ROCK CONSCIENT
PAR FRANCISCO CRUZ
Le son des flamands rose avait bien évolué depuis l’expérimental Atom Heart Mother, vers une forme davantage symphonique, et les inspirations philosophiques de The Wall avaient résonné avec joie à la fin de la guerre froide et la chute du Mur de Berlin. À Knebworth les Pink jouaient at home, et ce concert (inédit) mémorable (et caritatif) est un must dans l’histoire musicale du groupe.
C’était une époque où le rock se voulait une alternative positive à la destruction planétaire qui se profilait via les laboratoires pharmaceutiques, l’industrie alimentaire et cybernétique. La vie des hommes était exposée à des nouveaux dangers, les causes humanitaires ne manquaient pas, et les rockers les plus populaires de la planète assumaient des engagements ambitieux et surprenants.
C’était le temps de la fin des dictatures militaires en Amérique du Sud (Argentine, Brésil, Paraguay, Chili, Uruguay…), mises en place avec le concours de la C.I.A. et confortées par le capitalisme néo-libéral, et le crépuscule des régimes totalitaires imposés depuis Moscou à l’ensemble de l’Europe orientale. Militant pour les Droits de l’Homme, des musiciens de rock faisaient le tour du monde avec le programme de concerts Human Rights Now. Une Confabulation de l’Espoir, qui se déclinait en lives pour la Paix au Moyen Orient, contre la famine en Afrique, et aussi pour la sauvegarde de l’Amazonie, de la Nature, de la planète Terre donc. Un moment éphémère où la politique et l’écologie convergeaient.

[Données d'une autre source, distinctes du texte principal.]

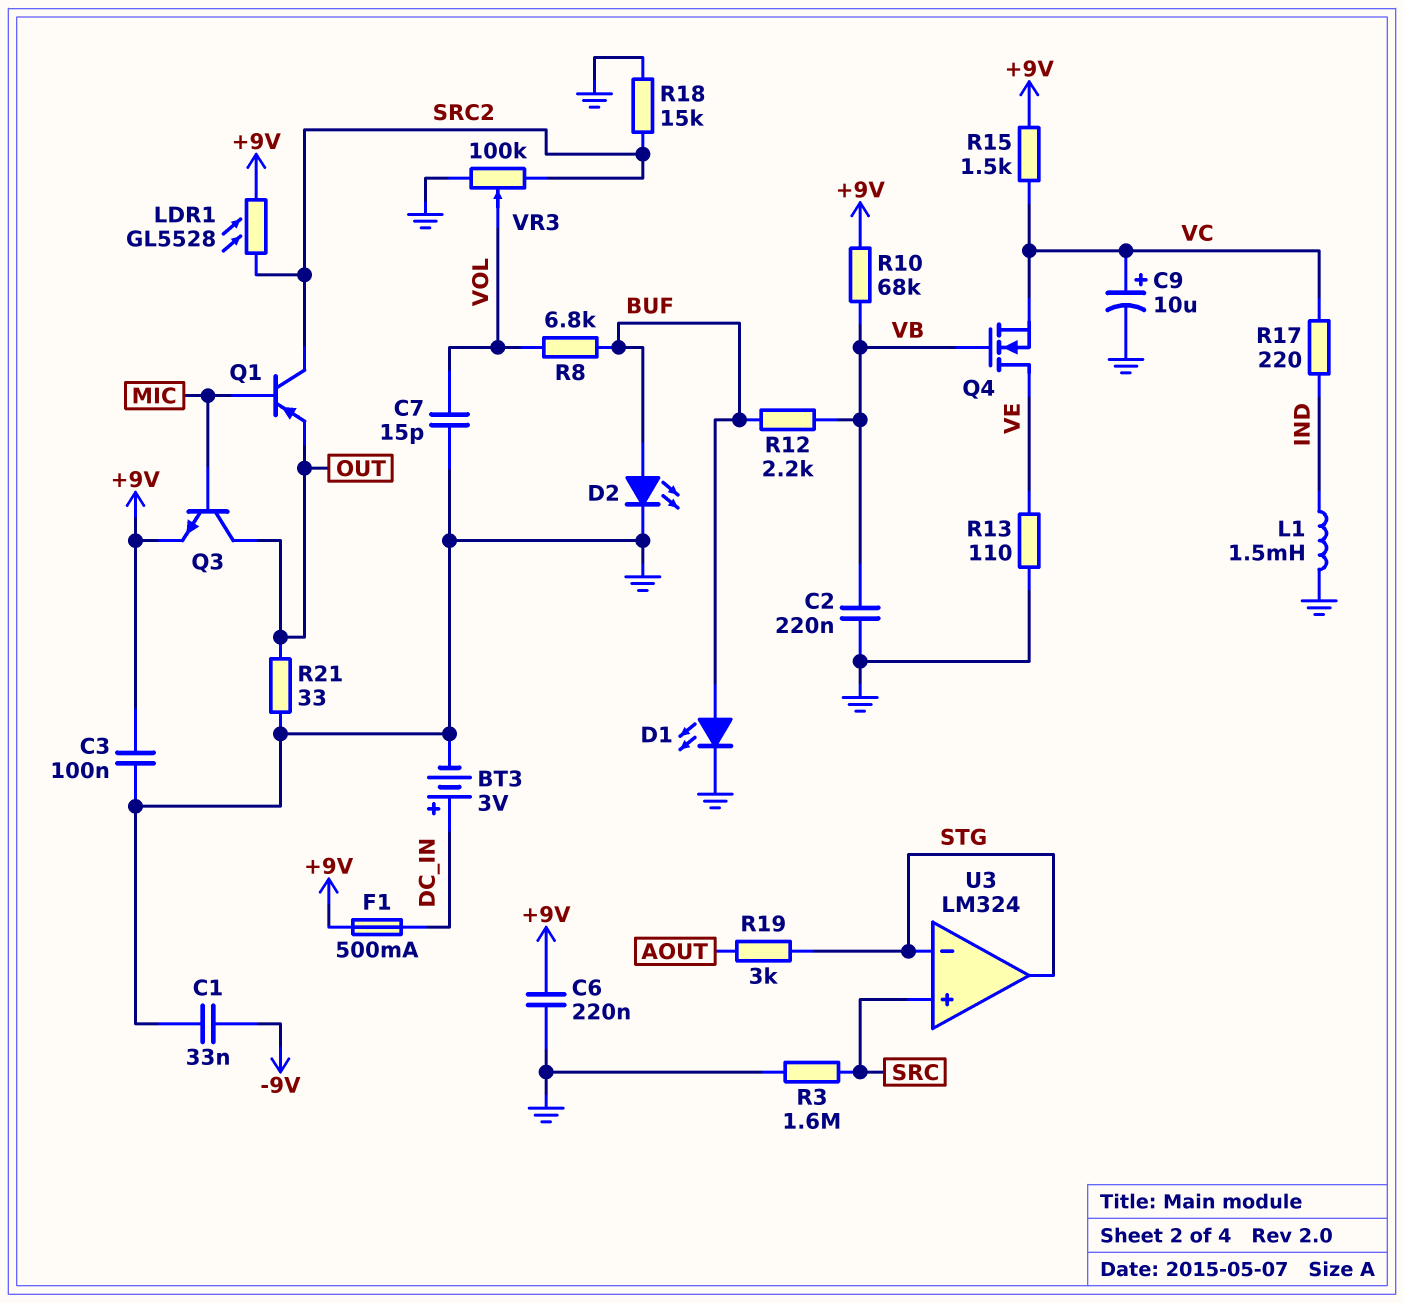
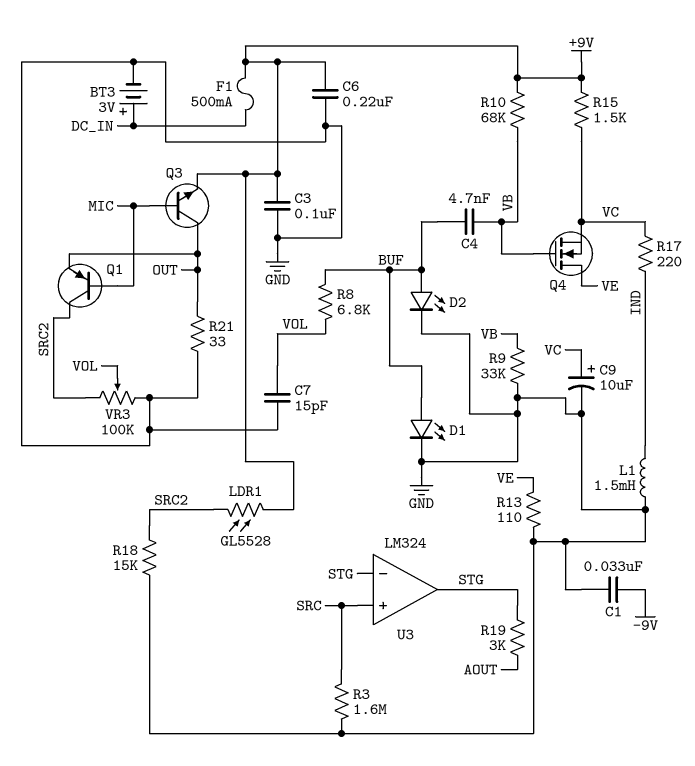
C2: 220nF (GND, VB) -> none
C4: none -> 4.7nF (BUF, VB)
R9: none -> 33k (GND, VB)
R12: 2.2k (BUF, VB) -> none

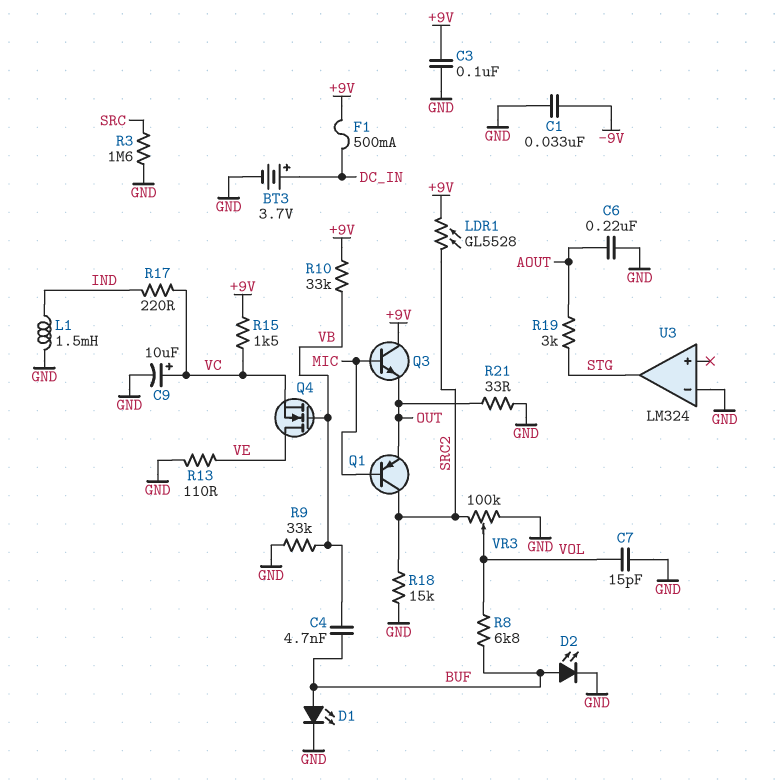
BT3: 3V (plus DC_IN, minus GND) -> 3.7V (plus DC_IN, minus GND)
C6: 220nF (+9V, GND) -> 220nF (AOUT, GND)
Q3: NPN (B MIC, C OUT, E +9V) -> NPN (B MIC, C +9V, E OUT)
R10: 68k (+9V, VB) -> 33k (+9V, VB)
U3 pin in+: SRC -> none
U3 pin in-: STG -> GND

C’était l’héritage d’autres icônes du rock qui, vingt ans auparavant, avaient milité et joué contre la guerre du Vietnam, contre l’embargo à Cuba, contre l’Apartheid en Afrique du Sud. Évidement, ces concerts ne furent pas des solutions miracles aux dérives structurales de la société humaine. Mais, ils eurent le mérite de sensibiliser une partie de la jeunesse qui, faisant pression sur les politiques d’État, contribuèrent à améliorer certaines conditions de vie.
Les motifs pour éveiller la solidarité humaine ne diminuent toujours pas. Ce concert à Knebworth était destiné à aider le Robbins Music Center et à la construction de la Brit School, pour assurer l’enseignement gratuit des Arts en Grande Bretagne et ailleurs. Un geste alternatif à la politique d’éducation marchande imposée par le capitalisme néo-libéral qui finit par s’emparer de la société mondiale. La performance de l’emblématique «Money» y trouvait tout son sens. Les Pink Floyd n’étaient pas seuls, ce 30 juin 1990. Avec eux : Genesis, Tears For Fears, Eric Clapton, Robert Plant… Au sommet de leur art (et malgré la séparation avec Roger Waters), le guitariste et leader vocal David Gilmour, le batteur Nick Mason et le claviériste Richard Wright y invitèrent sur scène un sextet de musiciens, parmi lesquels on remarque la saxophoniste Candy Dulfer, particulièrement brillante sur «Shine On You Crazy Diamond» et «Money».
Ironie de l’histoire, ce concert fut aussi une autre célébration de la fin du régime communiste en Allemagne de l’Est et de la dictature fasciste au Chili (où Peter Gabriel, Sting, Bruce Springsteen et d’autres jouèrent devant 100 mille personnes).
On peut se demander qui aujourd’hui, des rockers ou des jazzmen, s’insurgera enfin contre les crimes biologiques et environnementaux qui se commentent actuellement dans le monde ?
Ce défi, certes, nous concerne tous.